- Added new information from the SemiAnalysis report
Update, July 11, 2023:
A new report by SemiAnalysis reveals more details about OpenAI’s GPT-4, concluding that “OpenAI is keeping the architecture of GPT-4 closed not because of some existential risk to humanity, but because what they’ve built is replicable.” The details of the report leaked on Twitter and Pastebin, confirming most of the already known information shared by people like George Hotz.
The key points:
- GPT-4’s Scale: GPT-4 has ~1.8 trillion parameters across 120 layers, which is over 10 times larger than GPT-3.
- Mixture Of Experts (MoE): OpenAI uses 16 experts within their model, each with ~111B parameters for MLP. Two of these experts are routed per forward pass, which contributes to keeping costs manageable.
- Data set: GPT-4 is trained on ~13T tokens, including both text-based and code-based data, with some fine-tuning data from ScaleAI and internally.
- Dataset Mixture: The training data included CommonCrawl & RefinedWeb, totaling 13T tokens. Speculation suggests additional sources like Twitter, Reddit, YouTube, and a large collection of textbooks.
- Training Cost: The training costs for GPT-4 was around $63 million, taking into account the computational power required and the time of training.
- Inference Cost: GPT-4 costs 3 times more than the 175B parameter Davinci, due to the larger clusters required and lower utilization rates.
- Inference Architecture: The inference runs on a cluster of 128 GPUs, using 8-way tensor parallelism and 16-way pipeline parallelism.
- Multi-Modal Vision: GPT-4 includes a vision encoder for autonomous agents to read web pages and transcribe images and videos. The architecture is similar to Flamingo. This adds more parameters on top and it is fine-tuned with another ~2 trillion tokens.
Original article from June 28, 2023:
OpenAI GPT-4 is said to be based on the Mixture of Experts architecture and has 1.76 trillion parameters.
GPT-4 is rumored to be based on eight models, each with 220 billion parameters, which are linked in the Mixture of Experts (MoE) architecture. The idea is nearly 30 years old and has been used for large language models before, such as Google’s Switch Transformer.
The MoE model is a type of ensemble learning that combines different models, called “experts,” to make a decision. In an MoE model, a gating network determines the weight of each expert’s output based on the input. This allows different experts to specialize in different parts of the input space. This architecture is particularly useful for large and complex data sets, as it can effectively partition the problem space into simpler subspaces.
No statement from OpenAI, but the rumors are credible
The information about GPT-4 comes from George Hotz, founder of Comma.ai, an autonomous driving startup. Hotz is an AI expert who is also known for his hacking past: He was the first to crack the iPhone and Sony’s Playstation 3.
Other AI experts have also commented on Hotz’s Twitter feed, saying that his information is very likely true.
i might have heard the same 😃 — I guess info like this is passed around but no one wants to say it out loud.

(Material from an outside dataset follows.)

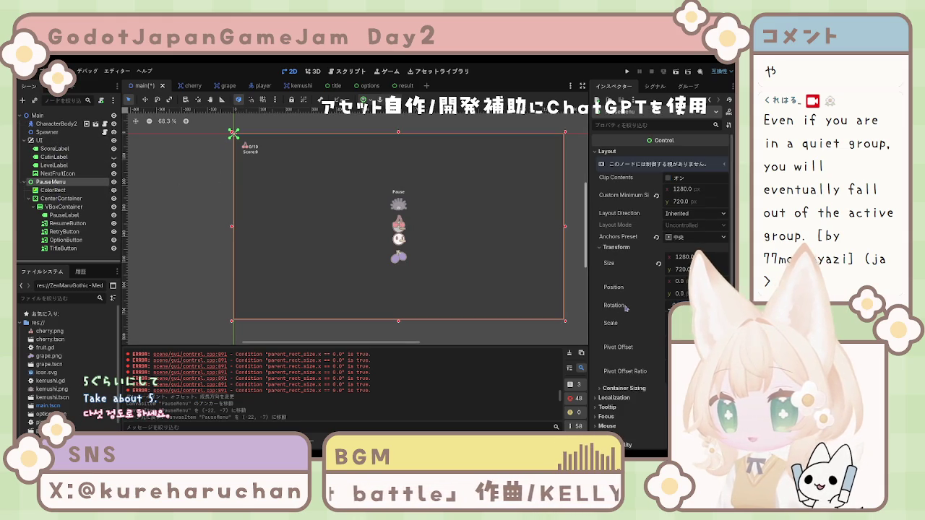
Turn on PauseMenu's Visibility Layer 2 while keeping layer 1 enabled.
{"action": "scroll", "coordinate": [629, 271], "scroll_direction": "down", "scroll_amount": 5}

GPT-4: 8 x 220B experts trained with different data/task distributions and 16-iter inference.
Glad that Geohot said it out loud.
— Soumith Chintala (@soumithchintala) June 20, 2023
What can open-source learn from GPT-4?
The architecture may have simplified the training of GPT-4 by allowing different teams to work on different parts of the network. This would also explain why OpenAI was able to develop GPT-4’s multimodal capabilities independently of the currently available product and release them separately. In the meantime, however, GPT-4 may have been merged into a smaller model to be more efficient, speculated Soumith Chintala, one of the founders of PyTorch.
Hotz also speculated that GPT-4 produces not just one output, but iteratively 16 outputs that are improved with each iteration.
The open-source community could now try to replicate this architecture; the ideas and technology have been available for some time. However, GPT-4 may have shown how far the MoE architecture can go with the right training data and computational resources.